• **Verilen görev**
Aşağıdaki veride "Mens" dizesini içeren her satırı seçip kopyalayın. Büyük ve küçük harf ayrımına dikkat edin.

Kayıtlı veri girdileri:

:::

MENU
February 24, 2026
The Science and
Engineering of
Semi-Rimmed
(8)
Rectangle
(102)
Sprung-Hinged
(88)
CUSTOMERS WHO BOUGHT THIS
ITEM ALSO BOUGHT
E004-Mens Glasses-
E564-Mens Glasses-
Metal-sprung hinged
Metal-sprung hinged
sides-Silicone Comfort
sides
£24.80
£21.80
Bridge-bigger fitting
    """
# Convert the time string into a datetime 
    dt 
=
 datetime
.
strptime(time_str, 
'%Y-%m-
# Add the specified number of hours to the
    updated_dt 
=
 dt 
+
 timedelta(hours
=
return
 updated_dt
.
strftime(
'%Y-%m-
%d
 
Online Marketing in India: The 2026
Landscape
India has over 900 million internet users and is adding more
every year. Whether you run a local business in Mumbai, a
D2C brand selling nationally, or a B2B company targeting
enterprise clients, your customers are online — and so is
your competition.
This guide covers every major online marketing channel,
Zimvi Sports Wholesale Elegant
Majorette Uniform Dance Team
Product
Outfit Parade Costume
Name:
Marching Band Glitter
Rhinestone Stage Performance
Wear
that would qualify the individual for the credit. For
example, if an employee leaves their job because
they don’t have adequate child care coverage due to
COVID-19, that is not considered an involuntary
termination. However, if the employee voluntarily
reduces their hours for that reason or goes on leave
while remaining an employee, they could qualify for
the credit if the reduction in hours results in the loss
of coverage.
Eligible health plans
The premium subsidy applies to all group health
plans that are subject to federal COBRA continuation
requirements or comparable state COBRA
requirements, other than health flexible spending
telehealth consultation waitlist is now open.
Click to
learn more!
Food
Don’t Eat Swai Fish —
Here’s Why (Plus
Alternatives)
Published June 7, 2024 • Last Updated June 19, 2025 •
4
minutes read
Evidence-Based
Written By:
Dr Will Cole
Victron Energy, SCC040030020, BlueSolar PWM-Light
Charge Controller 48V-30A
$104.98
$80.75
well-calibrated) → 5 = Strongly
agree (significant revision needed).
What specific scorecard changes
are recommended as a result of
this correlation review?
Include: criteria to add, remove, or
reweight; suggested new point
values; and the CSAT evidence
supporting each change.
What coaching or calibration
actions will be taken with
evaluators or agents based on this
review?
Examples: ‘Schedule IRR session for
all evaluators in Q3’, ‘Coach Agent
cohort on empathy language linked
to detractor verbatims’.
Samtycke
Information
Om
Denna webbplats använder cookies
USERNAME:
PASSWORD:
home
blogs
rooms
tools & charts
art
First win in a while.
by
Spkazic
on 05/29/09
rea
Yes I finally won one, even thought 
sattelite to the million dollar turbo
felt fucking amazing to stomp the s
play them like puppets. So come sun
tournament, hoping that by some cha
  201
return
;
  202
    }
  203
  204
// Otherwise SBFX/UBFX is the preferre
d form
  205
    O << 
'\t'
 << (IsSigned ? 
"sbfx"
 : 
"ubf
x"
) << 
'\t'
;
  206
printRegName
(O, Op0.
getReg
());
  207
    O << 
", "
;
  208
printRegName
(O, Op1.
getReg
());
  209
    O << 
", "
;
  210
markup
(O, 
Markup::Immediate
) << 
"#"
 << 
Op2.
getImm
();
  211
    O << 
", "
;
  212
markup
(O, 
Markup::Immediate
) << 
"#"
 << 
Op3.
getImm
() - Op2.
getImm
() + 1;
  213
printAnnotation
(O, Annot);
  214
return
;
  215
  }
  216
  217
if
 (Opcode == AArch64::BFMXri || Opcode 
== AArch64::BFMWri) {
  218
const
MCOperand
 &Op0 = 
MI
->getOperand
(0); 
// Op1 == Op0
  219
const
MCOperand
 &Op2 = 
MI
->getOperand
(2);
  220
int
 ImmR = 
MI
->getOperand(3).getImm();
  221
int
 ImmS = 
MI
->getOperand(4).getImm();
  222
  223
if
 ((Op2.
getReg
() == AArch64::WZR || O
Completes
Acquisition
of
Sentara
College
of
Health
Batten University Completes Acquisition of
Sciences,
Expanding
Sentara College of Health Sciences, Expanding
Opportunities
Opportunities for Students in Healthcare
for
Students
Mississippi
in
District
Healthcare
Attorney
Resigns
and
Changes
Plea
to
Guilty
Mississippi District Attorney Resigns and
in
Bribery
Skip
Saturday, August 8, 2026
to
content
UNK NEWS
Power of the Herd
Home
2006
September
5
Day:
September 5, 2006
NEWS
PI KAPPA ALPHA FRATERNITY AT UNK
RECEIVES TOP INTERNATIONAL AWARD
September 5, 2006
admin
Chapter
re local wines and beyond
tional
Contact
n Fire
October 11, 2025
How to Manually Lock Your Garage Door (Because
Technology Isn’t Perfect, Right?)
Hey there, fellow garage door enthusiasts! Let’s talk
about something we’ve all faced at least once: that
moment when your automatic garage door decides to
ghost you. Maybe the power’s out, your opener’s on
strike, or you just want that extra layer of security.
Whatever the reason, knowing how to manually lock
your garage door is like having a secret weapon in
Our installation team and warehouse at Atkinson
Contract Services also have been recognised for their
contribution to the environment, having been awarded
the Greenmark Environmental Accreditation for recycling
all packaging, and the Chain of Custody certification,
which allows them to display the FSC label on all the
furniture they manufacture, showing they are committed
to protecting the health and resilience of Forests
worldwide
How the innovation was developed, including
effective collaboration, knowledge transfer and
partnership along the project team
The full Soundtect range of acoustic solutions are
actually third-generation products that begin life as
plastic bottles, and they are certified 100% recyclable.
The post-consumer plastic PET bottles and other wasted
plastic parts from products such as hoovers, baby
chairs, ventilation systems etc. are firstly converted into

:::

• **Yanıt alanı**
E004-Mens Glasses-
E564-Mens Glasses-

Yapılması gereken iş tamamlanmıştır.